In 1903 creditors confiscated his equipment, and in 1917 the tower was demolished. The concrete feet used to hold the structure can still be seen on the property today.
Tesla was eventually cut off, causing him to lose control of the site. The property became a film processing company in the early 30s, where harsh chemicals were dumped into the ground. The contaminated property was sold again and became shuttered in 1987.
A decades-long cleanup ensued, and in 2007 the property was put back up for sale.
The community — locally, nationally and even internationally — came together to fundraise to buy the property, preserve it and make it a real historic site.
“They did a crowdfunding on Indiegogo, and at the time, it set a world record,” Alessi said. “They raised 1.4 million in six weeks, from 108 countries and 50 states — 33,000 donors,”

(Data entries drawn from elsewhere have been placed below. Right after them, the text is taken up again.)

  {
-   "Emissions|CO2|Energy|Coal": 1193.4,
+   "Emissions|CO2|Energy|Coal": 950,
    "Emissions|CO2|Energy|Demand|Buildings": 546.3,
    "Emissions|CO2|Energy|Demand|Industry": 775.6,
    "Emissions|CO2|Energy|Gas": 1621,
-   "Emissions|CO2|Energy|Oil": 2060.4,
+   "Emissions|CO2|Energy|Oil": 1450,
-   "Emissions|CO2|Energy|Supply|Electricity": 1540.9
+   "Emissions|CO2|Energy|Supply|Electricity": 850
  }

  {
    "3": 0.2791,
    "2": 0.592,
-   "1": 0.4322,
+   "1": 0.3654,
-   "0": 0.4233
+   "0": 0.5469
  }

Over the last few years, things have been moving along for the Tesla Science Center site. Through more fundraising and big-name sponsors (like Elon Musk who contributed some money), plans are continuously on the way.
In September, renovations were completed on the chimney and cupola of Tesla’s historic laboratory, originally constructed by architect Stanford White in 1902. This project was funded by a grant from the Robert Lion Gardiner Foundation — a foundation here on Long Island that focuses on funding to restore historic sites.

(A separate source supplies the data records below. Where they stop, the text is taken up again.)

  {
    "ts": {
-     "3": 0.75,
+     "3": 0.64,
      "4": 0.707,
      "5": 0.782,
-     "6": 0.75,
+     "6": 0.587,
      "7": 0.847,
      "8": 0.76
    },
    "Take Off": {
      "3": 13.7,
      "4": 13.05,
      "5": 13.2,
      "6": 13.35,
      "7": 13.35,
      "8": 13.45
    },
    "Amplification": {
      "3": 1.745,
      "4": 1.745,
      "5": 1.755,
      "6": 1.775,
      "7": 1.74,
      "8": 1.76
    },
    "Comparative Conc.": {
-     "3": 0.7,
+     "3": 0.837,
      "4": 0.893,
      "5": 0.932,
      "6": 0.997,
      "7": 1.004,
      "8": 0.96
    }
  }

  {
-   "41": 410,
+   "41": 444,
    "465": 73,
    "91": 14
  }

Alessi said the project costs about $20 million and so far, $10.2 million has been raised. Permits with the town and DEC are still under review to begin working on the site’s visitor center — a small white house in the front of the property, which had nothing to do with Tesla. He’s hoping for the demo permit and the center to be completed this year.
“We will continue to raise capital,” he said. “We need at least five-to-10 million to finish the lab building and put exhibits there.”

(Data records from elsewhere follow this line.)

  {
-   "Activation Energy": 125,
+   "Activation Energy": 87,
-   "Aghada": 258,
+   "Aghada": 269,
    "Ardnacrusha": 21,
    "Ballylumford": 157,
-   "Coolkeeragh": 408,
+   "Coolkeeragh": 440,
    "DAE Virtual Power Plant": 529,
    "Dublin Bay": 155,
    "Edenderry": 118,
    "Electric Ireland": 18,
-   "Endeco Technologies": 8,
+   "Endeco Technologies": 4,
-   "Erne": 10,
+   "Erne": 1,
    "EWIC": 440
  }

Part of the process includes rebuilding the significant 187-foot tower that was once on the property.
“It was the tallest structure on Long Island, it went up almost 200-feet into the ground,” Alessi added.
Tesla had envisioned 14 towers around the world, with power plants similar to what the Wardenclyffe lab was.
“The beauty of it, is this guy wanted to provide free energy to everybody,” he said. “Imagine everybody having free power with 14 power plants. It’s a beautiful story — and that’s what the part of what the tower was supposed to be.”
Bringing the metal back
It all comes full circle, Alessi said, and it’s quite ironic.
“When Tesla lost control of the property, they demolished his famed tower, sold it for scrap and recycled it,” he said. “So now, we’re asking people to bring metal back to the site, so that we can restore the site, and one day we build the tower, too.”
Alessi said that since taking over the property, the center has always encouraged people to donate recycled metal to the bin on site. This year was the first time a whole event was dedicated to it.
“This is something we plan to do every year,” Alessi said. “It helps raise funding for the lab, but it also helps celebrate who Tesla was. I think it’s a really great event.”
And people can still continue to donate metal to the cause.
“This is a guy that in the 1890s said, ‘Don’t go down the path of coal … we need to be sustainable,” Alessi said. “We need to conserve, so it makes us feel like we’re making him proud by doing this on his site.”
This article was updated to fix historical inaccuracies.